--- WHAT YOU WILL DO ---
Would you copy out each line of the records below that includes the word "apps"?

--- THE INPUT ---
□ □ □ □ □ □ □
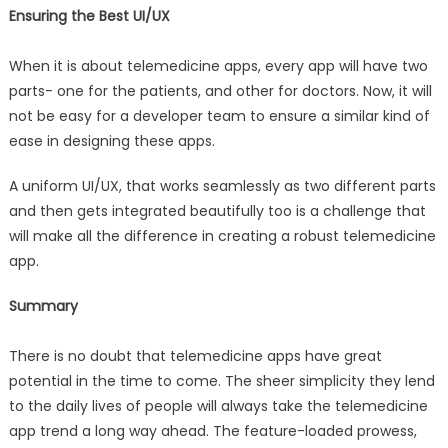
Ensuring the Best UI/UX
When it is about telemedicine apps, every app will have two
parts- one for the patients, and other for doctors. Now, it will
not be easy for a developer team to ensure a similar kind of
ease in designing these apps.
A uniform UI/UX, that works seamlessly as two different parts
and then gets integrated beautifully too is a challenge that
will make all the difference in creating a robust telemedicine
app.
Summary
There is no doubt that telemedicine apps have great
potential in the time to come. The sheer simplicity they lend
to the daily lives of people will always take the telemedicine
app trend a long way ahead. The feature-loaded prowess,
□ □ □ □ □ □ □
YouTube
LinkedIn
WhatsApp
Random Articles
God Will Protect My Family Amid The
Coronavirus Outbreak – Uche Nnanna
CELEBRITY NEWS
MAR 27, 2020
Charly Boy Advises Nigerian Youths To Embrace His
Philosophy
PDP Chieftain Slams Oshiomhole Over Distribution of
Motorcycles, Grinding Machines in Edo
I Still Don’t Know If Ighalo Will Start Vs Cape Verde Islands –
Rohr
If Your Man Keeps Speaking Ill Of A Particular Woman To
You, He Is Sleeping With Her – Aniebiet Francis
□ □ □ □ □ □ □
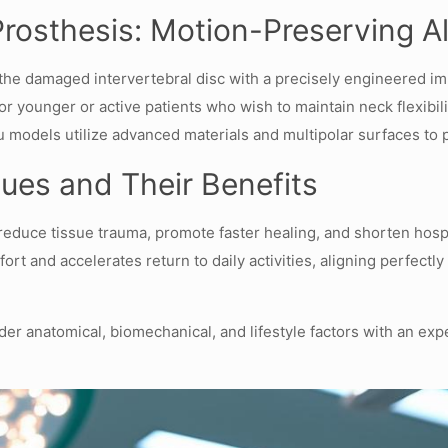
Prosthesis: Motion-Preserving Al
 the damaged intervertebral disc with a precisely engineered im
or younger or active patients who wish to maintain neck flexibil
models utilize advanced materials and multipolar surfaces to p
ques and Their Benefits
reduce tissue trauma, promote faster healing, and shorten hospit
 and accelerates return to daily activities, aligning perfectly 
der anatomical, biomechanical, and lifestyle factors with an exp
□ □ □ □ □ □ □
--- TASK SOLUTION ---
When it is about telemedicine apps, every app will have two
ease in designing these apps.
There is no doubt that telemedicine apps have great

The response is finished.